For some cases two root element node as a result of a html parser.
Hi,
Currently I'm reading the specs for hobby. Sometimes libxml2 create DOM with two html root element node(when fixes the document). looks like a bug. If I read correctly, the DOM only has one root element node per document.1 2 3 4 For the HTML, it is a html element node.

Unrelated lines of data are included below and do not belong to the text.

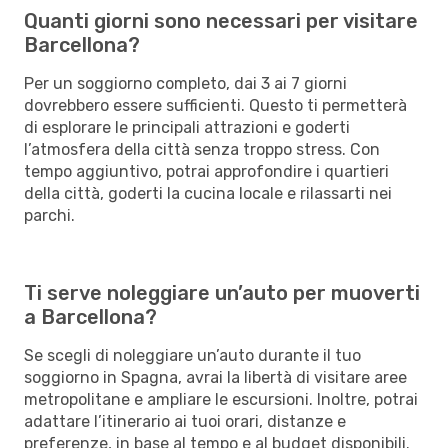
Quanti giorni sono necessari per visitare
Barcellona?
Per un soggiorno completo, dai 3 ai 7 giorni
dovrebbero essere sufficienti. Questo ti permetterà
di esplorare le principali attrazioni e goderti
l’atmosfera della città senza troppo stress. Con
tempo aggiuntivo, potrai approfondire i quartieri
della città, goderti la cucina locale e rilassarti nei
parchi.
Ti serve noleggiare un’auto per muoverti
a Barcellona?
Se scegli di noleggiare un’auto durante il tuo
soggiorno in Spagna, avrai la libertà di visitare aree
metropolitane e ampliare le escursioni. Inoltre, potrai
adattare l’itinerario ai tuoi orari, distanze e
preferenze, in base al tempo e al budget disponibili.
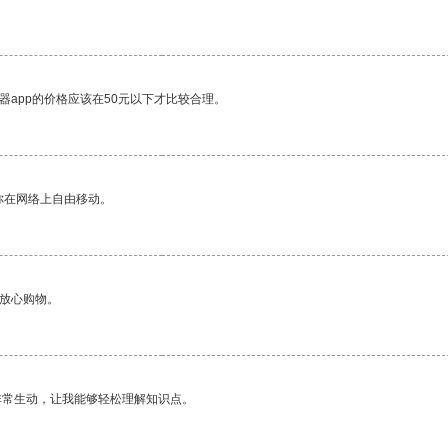
器app的价格应该在50元以下才比较合理。
你在网络上自由移动。
够放心购物。
非常生动，让我能够轻松理解知识点。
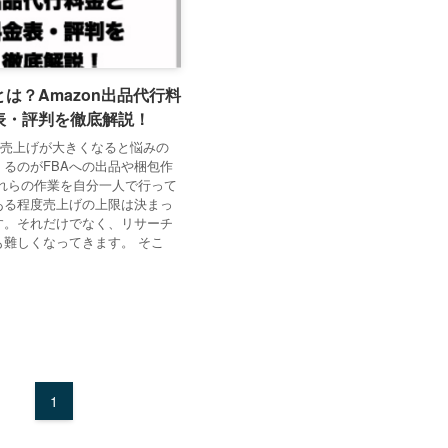
は？Amazon出品代行料
表・評判を徹底解説！
での売上げが大きくなると悩みの
くるのがFBAへの出品や梱包作
これらの作業を自分一人で行って
ある程度売上げの上限は決まっ
す。それだけでなく、リサーチ
も難しくなってきます。 そこ
1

This is the example. it was catched from the wild and I created minimal example.
<!DOCTYPE HTML>
<html></html>
<link href="/example/uri" rel="stylesheet" type="text/css" />
Result of xmllint: xmllint --html --debug example_src_01.html
HTML DOCUMENT
URL=example_src_01.html
standalone=true
DTD(HTML)
ELEMENT html
ELEMENT html
ELEMENT head
ELEMENT link
ATTRIBUTE href
TEXT
content=/example/uri
ATTRIBUTE rel
TEXT
content=stylesheet
ATTRIBUTE type
TEXT
content=text/css
TEXT
content=
The result shows the same indentation level for two html root elements.

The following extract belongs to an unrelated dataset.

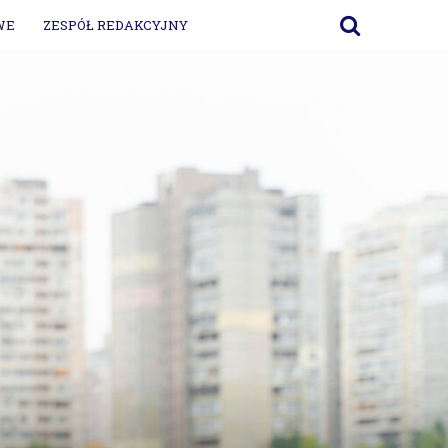
WE
ZESPÓŁ REDAKCYJNY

The results seem to be reflected as follows:
xmllint --html example_src_01.html --xpath '/html[2]//link'
return an element.
This is another example.
<!DOCTYPE HTML>
<html></html>
example text node
Thank you!
Footnotes
EDIT: remove question
EDIT: I tested with new version in homebrew too. the bug remains.
/usr/local/opt/libxml2/bin/xmllint: using libxml version 21206
compiled with: Threads Tree Output Push Reader Patterns Writer SAXv1 HTTP DTDValid HTML C14N Catalog XPath XPointer XInclude Iconv ICU ISO8859X Unicode Regexps Automata Schemas Schematron Modules Debug Zlib
-
https://www.w3.org/TR/DOM-Level-2-Core/#core-ID-1590626202 "Each document contains zero or one doctype nodes, one root element node, and zero or more comments or processing instructions;"
↩ -
https://dom.spec.whatwg.org/#node-trees "Optionally one Element node."
↩